Scobey also said in the letter “Despite possible overfunding, the Mission believes that a direct grants program has had some positive impact on the capacity of Egyptian civil society, but at a political cost in terms of our working relationship with the Government of Egypt. We do not want to abandon these domestic groups. At the same time, we would like to find a better, less confrontational way to support them. We propose that rather than funding these groups directly using Egypt´s earmarked Egypt Support Fund ESF, we instead provide funding from other sources, for example, from the Democracy and Human Rights Bureau or Middle East Partnership Initiative, or from a new direct Congressional appropriation. The money should go to an outside, professional organization such as the National Endowment for Democracy, which has a long-term vision of promoting democracy and would not carry the same political baggage as using ESF funds”
According to Akhbar Al-Youm newspaper, this issue raised a crisis in relations between Cairo and Washington and Western criticism and threats, including statements by US officials on cutting economic and military aid for Egypt.
Contact between Egypt and the US increased during the past week, though the sides have not attributed it to the foreign funding crisis. The Egyptian media reported that the visit of the US deputy attorney general to Cairo was meant to discuss the future Egyptian constitution, and that the visit to Washington by a SCAF delegation had been scheduled prior to the crisis and was meant to discuss defence matters. In any case, it seems that those meetings and discussions have so far failed to yield a resolution to the crisis between the two countries. Despite US pressure, on February 5 the Egyptian authorities announced that 43 civil society activists, 19 of them American, including the son of the US Transportation Secretary, would be tried on criminal charges. Two days later, the SCAF delegation that had arrived in Washington cancelled the meetings which were scheduled to be held with American congressmen.

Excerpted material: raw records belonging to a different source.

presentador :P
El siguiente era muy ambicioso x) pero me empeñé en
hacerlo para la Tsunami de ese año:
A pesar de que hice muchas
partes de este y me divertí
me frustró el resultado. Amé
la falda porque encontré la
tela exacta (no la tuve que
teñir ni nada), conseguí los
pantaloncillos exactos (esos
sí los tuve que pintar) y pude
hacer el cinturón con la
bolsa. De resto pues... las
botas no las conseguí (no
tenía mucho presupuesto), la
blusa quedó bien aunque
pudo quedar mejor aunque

Muhammad Al-Manshawi, a columnist for the daily Al-Shurouq, said that the military council is using the crisis with the US to remain in power: "The Military Council is taking advantage of the tension... with the US in an attempt to gain internal political capital, especially in light of continuing pressure from the Egyptian street and the various political forces, and in light of the demands for the Military Council to cede power, return to its [military] bases, and receive no special status in the constitution. Minister of Planning and International Cooperation Faiza Abu Al-Naga made some fiery statements, including that the Egyptian government will accept no threats or dictates from the US, and that ‘US aid to Egypt is not a gift, but is based on the common interests of both countries...’

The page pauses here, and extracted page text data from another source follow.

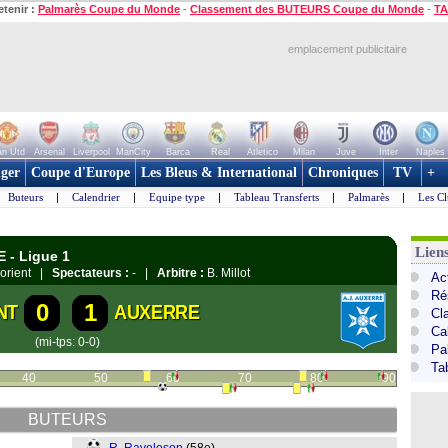
etenir :
Palmarès Coupe du Monde
-
Classement des BUTEURS Coupe du Monde
-
TA
emplacement publicitaire
n Utd
Arsenal
Liverpool
ManCity
Barca
Real
Atletico
Milan
Juve
Inter
Naples
ger
Coupe d'Europe
Les Bleus & International
Chroniques
TV
+
Buteurs
|
Calendrier
|
Equipe type
|
Tableau Transferts
|
Palmarès
|
Les Cl
Lien
E - Ligue 1
 Lorient |
Spectateurs :
- |
Arbitre :
B. Millot
Act
Ré
0
1
NT
AUXERRE
Cl
Ca
(mi-tps: 0-0)
Pa
Ta
40
50
60
70
80
90
BUTEURS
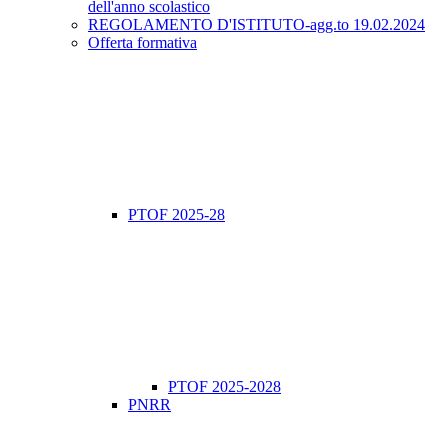
dell'anno scolastico
REGOLAMENTO D'ISTITUTO-agg.to 19.02.2024
Offerta formativa
PTOF 2025-28
PTOF 2025-2028
PNRR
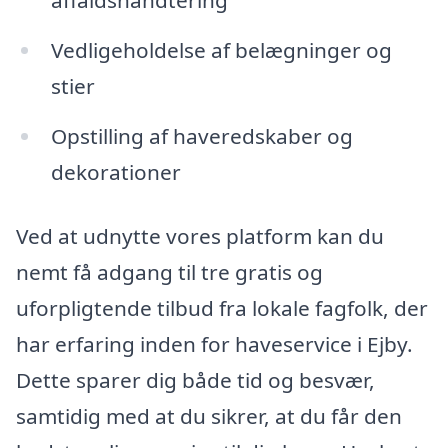
affaldshåndtering
Vedligeholdelse af belægninger og
stier
Opstilling af haveredskaber og
dekorationer
Ved at udnytte vores platform kan du
nemt få adgang til tre gratis og
uforpligtende tilbud fra lokale fagfolk, der
har erfaring inden for haveservice i Ejby.
Dette sparer dig både tid og besvær,
samtidig med at du sikrer, at du får den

These statements indicated that the Military Council caused the escalation with Washington in order to compensate for the unexpected loss of the popular [support] that was granted to it after it took power. [This loss of support] has been clearly proven during the protests over the last few days.
Meanwhile, Al-Ahram columnist Mustafa Al-Sami wrote: "Let the American aid cease, if [it means] Egypt becoming an American colony... The honourable youth of the Egyptian revolution should be aware of the American plot against the unity and independence of the homeland. In the name of defending civil society organisations and freedom of opinion and democracy, the US Congress set conditions on military aid to Egypt... The January 25 revolution is not merely fighting the representatives and gangs of the previous regime. [It is also fighting] Washington, which is playing on our land... The Americans are currently the greatest danger for [post-] revolution Egypt."